[[ EXTRACTED TEXT open ]]

In contrast, Labour Digital, a young team of Labour supporters working in tech who ‘want Labour to be number one in digital’ has been called the party’s “most powerful weapon”. They created last year’s NHS Baby campaign, a minimally-party-branded tool that created lots of socially shareable nostalgia – I was the 25,484,298th baby born on the NHS – while harvesting perhaps millions of email addresses in the process.

The cost-efficiency and democratic access that comes with digital campaigning has not gone unnoticed by the smaller parties. “Digital means a level playing field,” says Conservative defector Douglas Carswell. “Almost anything the big corporate parties do on massive central databases can now be done on a £600 laptop. With a good desktop publishing programme and an army of volunteers, you can compete on equal terms with the Westminster machines.” The ‘Reasons to Vote Green’ website, knocked up by a tech-savvy volunteer, has seen more than 42,000 Facebook shares.

How the UKs leading politicians and parties stack up on Twitter

Old news
In the past, the Sun was confident enough of its own power to influence the election debate that it printed the famed ‘It’s the Sun wot won it’ front page following the Conservative victory in 1992. But the most heated discussions around the election so far have been centred on the TV debate: will they, won’t they? If they do, who will appear? And perhaps it’s the chatter happening around these TV spots that will make the biggest difference this time round.

It’s still not quite clear whether Facebook ‘likes’ actually turn into votes – I know I follow UKIP on Twitter, but only so I know what they’re up to. But FremantleMedia’s Keith Hindle recently told the Guardian that the level of social engagement its TV shows drive is now more important to advertisers than TV ratings.

Twitter has taken this opportunity to start opening up and highlighting tools that could help political parties make an impact in target seats, including geo-targeting around individual postcodes. “This is potentially even more important in 2015 when the role of the smartphone will come to the fore as a way of connecting with voters,” Twitter says on its blog. “Mobile is in Twitter’s DNA: of Twitter’s 15m UK users, 80 per cent access the platform via their mobile device.”

But, unlike newspapers, digital doesn’t become tomorrow’s fish and chip wrappers: the internet doesn’t forgive or forget. David Cameron was mocked early in 2014 for ‘paying people to like him’, in the form of a paid Facebook campaign. The party was also ripped to shreds on Buzzfeed for trying to delete from its website some of the promises made before the last election. “The Tories have attempted to wipe all of their pre-2010 speeches off the internet. So we’ve dug them out,” says the website’s political editor Jim Waterson. Many voter choice sites, like VoterforPolicies.org, have sprung up to cater for an audience that just wants to know now.

[[ EXTRACTED TEXT closed ]]

TASKS –
**a.** In the article on digital election campaigning, how many Facebook shares has the 'Reasons to Vote Green' website seen?
**b.** Pick up the article on digital election campaigning after its final sentence and continue it.
The lines after this point have nothing to do with the article on digital election campaigning.

[[ DATASET EXTRACT open ]]

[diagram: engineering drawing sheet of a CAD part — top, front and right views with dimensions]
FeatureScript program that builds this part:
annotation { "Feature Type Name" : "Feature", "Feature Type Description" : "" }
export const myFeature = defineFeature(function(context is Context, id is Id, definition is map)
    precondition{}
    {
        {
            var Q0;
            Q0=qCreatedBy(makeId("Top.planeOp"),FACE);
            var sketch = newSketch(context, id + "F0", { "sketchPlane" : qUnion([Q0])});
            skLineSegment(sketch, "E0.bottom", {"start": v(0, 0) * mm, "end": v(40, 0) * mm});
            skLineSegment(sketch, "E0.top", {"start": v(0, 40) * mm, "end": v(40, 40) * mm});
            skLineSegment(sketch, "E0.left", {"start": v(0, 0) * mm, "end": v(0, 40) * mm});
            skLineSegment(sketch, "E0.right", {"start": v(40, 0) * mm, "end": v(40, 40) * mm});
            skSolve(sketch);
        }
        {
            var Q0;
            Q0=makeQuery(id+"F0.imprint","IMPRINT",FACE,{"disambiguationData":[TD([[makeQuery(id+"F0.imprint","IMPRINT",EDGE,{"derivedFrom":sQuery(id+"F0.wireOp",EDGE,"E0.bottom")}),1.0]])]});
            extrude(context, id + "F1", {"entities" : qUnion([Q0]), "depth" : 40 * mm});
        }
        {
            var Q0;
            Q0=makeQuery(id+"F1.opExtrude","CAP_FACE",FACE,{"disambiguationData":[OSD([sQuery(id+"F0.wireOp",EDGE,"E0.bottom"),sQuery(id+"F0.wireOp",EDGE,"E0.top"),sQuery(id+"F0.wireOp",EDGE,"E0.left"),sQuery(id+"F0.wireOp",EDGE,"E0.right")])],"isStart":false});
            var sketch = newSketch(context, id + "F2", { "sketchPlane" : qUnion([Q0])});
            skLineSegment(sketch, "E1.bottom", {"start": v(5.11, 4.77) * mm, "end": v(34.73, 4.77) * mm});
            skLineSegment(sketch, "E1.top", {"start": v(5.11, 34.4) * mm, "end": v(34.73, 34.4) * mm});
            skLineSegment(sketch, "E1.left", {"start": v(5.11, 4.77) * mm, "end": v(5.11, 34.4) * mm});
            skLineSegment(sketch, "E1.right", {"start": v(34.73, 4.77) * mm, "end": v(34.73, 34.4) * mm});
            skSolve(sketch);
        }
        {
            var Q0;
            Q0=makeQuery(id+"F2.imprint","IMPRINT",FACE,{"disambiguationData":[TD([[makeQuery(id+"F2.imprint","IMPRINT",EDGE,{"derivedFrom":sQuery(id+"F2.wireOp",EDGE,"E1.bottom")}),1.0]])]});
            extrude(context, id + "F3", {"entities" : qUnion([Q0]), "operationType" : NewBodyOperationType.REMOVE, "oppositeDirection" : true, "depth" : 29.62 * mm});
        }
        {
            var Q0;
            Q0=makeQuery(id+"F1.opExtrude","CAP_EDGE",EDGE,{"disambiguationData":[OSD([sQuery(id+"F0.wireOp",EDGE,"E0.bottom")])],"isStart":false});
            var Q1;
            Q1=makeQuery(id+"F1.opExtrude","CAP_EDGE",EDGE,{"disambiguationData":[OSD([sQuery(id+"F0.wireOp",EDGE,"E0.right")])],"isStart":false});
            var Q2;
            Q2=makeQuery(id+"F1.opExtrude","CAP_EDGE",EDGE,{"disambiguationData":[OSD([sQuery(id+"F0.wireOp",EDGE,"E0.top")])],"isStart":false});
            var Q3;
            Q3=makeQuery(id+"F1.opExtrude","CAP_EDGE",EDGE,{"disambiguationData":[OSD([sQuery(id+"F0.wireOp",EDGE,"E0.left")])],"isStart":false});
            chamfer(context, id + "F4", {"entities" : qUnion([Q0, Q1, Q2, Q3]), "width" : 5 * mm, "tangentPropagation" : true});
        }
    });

[[ DATASET EXTRACT closed ]]

RESPONSES TO THE TASKS –
**a.** More than 42,000.

**b.**
Unfortunately for the political parties, the world won’t wait for them. The challenges now facing political parties are the same as those being tackled by legacy brands: when people can make a one-click purchase on Amazon, why would they use a specialist shop’s site? And although none of the parties have so far fallen foul of membership data leaks or breaches, given that discs containing information from three of the UKs most sensitive inquiries around police misconduct just got lost in the post, let’s not put it past them.

Many modern citizens, some spurred into caring by the exponential growth of smaller parties such as the Green Party and UKIP; and some mobilised by events taking place in Greece and elsewhere, are now trying to make their decision ahead of the May vote and will be expecting an online experience comparable with Airbnb or Netflix. They will be disappointed.

But it’s not actually those digital-savvy consumers that are the people most likely to vote. Despite the cheeky antics and big conversations now made possible online, in the 2010 election, fewer than half (44 per cent) of 18 to 24 year olds cast a ballot, while that shot up to 76 per cent of over 65s. As well as focusing on policies that favour older people, this perhaps explains the reluctance from the major parties to move to online or mobile voting: if you make it easier, digital people might actually do democracy. And you wouldnt want that now, would you?